§ DATA SECTION

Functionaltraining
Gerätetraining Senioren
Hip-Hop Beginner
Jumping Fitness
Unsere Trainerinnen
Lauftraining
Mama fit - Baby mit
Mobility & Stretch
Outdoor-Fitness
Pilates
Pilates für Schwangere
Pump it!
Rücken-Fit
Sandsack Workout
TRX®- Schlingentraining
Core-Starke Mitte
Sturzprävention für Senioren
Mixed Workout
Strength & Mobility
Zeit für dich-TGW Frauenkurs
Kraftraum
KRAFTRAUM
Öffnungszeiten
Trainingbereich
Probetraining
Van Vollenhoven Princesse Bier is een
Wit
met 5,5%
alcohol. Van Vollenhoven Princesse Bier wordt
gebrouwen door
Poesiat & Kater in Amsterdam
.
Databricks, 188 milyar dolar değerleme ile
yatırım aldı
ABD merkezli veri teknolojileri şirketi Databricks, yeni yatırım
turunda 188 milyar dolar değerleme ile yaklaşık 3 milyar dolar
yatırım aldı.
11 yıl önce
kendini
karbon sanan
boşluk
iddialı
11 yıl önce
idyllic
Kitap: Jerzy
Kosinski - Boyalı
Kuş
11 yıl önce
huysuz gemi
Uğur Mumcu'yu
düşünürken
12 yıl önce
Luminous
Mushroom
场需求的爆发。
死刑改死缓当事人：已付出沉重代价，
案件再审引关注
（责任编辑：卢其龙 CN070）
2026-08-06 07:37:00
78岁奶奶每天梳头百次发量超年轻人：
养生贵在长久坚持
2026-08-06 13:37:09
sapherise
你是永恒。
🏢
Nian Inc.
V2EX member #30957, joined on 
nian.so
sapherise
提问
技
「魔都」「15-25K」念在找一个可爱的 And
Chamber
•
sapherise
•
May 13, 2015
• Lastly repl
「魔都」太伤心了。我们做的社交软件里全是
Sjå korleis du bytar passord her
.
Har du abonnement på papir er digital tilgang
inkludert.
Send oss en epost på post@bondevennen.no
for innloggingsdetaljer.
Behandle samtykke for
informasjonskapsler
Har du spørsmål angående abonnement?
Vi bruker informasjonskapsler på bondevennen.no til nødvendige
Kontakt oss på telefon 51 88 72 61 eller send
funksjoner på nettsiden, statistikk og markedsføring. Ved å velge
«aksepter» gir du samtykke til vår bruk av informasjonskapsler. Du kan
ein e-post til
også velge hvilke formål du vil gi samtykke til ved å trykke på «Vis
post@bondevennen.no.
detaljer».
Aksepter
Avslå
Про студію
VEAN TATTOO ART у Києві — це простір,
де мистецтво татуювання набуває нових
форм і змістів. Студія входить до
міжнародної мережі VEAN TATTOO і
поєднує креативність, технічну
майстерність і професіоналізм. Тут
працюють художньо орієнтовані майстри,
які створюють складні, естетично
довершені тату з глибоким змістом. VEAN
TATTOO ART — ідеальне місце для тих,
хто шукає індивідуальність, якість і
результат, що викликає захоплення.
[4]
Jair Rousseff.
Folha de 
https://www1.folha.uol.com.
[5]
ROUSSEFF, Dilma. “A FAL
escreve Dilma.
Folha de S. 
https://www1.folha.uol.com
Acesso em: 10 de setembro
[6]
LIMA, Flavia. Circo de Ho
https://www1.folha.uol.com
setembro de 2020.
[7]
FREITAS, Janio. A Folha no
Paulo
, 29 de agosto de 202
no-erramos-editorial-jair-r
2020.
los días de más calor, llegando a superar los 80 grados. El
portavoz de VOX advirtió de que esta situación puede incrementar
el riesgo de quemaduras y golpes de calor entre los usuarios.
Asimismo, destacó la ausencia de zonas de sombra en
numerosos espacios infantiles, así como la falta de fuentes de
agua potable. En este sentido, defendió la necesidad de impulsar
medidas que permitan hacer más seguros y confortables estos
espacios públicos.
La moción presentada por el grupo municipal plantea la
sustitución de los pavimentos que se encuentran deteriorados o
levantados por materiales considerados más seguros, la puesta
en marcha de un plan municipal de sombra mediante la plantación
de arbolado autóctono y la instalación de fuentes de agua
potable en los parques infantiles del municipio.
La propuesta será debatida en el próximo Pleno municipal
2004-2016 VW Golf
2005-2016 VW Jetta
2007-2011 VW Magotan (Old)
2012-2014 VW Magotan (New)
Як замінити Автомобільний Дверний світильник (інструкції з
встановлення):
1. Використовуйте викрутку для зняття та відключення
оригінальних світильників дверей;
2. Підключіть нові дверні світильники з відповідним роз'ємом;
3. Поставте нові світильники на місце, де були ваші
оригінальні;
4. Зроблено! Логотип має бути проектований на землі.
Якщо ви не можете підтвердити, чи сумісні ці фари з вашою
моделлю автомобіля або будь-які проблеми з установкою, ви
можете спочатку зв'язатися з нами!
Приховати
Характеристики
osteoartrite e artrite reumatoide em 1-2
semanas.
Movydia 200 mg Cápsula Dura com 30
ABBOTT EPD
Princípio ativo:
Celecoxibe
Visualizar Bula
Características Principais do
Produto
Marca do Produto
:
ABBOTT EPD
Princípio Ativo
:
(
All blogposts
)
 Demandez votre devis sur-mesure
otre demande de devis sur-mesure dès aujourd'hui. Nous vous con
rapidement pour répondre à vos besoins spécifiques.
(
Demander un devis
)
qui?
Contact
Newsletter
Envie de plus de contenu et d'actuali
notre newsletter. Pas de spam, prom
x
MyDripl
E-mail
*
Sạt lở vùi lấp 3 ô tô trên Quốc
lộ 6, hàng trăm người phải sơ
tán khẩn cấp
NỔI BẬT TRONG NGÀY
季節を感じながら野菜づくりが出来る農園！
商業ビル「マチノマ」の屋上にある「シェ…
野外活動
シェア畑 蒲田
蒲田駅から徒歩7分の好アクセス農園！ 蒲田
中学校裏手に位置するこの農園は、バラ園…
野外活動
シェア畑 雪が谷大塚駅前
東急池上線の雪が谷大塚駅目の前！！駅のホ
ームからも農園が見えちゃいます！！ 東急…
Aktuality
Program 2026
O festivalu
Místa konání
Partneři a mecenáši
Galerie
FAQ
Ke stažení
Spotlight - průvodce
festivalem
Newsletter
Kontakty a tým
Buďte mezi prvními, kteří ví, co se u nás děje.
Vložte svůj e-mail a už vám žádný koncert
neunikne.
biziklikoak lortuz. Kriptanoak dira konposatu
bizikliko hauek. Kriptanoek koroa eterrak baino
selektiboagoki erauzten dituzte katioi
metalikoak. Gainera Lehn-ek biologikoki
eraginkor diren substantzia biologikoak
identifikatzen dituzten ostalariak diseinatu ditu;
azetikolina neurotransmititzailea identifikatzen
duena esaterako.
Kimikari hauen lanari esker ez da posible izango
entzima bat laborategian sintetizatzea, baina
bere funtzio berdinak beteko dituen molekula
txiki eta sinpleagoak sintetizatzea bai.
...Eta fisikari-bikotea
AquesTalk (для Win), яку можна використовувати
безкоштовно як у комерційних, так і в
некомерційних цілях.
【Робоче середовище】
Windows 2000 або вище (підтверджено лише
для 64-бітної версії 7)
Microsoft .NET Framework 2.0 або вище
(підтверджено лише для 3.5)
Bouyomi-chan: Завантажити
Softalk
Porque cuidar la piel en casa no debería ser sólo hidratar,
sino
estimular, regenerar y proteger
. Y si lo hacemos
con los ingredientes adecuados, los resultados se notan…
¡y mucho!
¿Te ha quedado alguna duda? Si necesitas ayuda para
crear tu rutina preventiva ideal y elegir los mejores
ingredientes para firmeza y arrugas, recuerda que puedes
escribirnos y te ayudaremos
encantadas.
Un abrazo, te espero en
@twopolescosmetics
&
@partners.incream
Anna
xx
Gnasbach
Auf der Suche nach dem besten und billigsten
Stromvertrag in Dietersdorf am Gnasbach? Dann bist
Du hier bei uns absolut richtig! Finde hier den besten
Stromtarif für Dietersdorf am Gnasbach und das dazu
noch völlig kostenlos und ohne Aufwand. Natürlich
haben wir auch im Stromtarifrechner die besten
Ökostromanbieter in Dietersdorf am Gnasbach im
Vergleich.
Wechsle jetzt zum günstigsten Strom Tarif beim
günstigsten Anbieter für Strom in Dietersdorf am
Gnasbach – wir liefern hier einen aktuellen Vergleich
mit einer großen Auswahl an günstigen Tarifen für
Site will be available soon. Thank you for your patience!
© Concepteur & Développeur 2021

§ AIM OF THE EXERCISE
Using the material above, filter for lines holding "нові" and copy each one.

§ EXERCISE RESULT
2. Підключіть нові дверні світильники з відповідним роз'ємом;
3. Поставте нові світильники на місце, де були ваші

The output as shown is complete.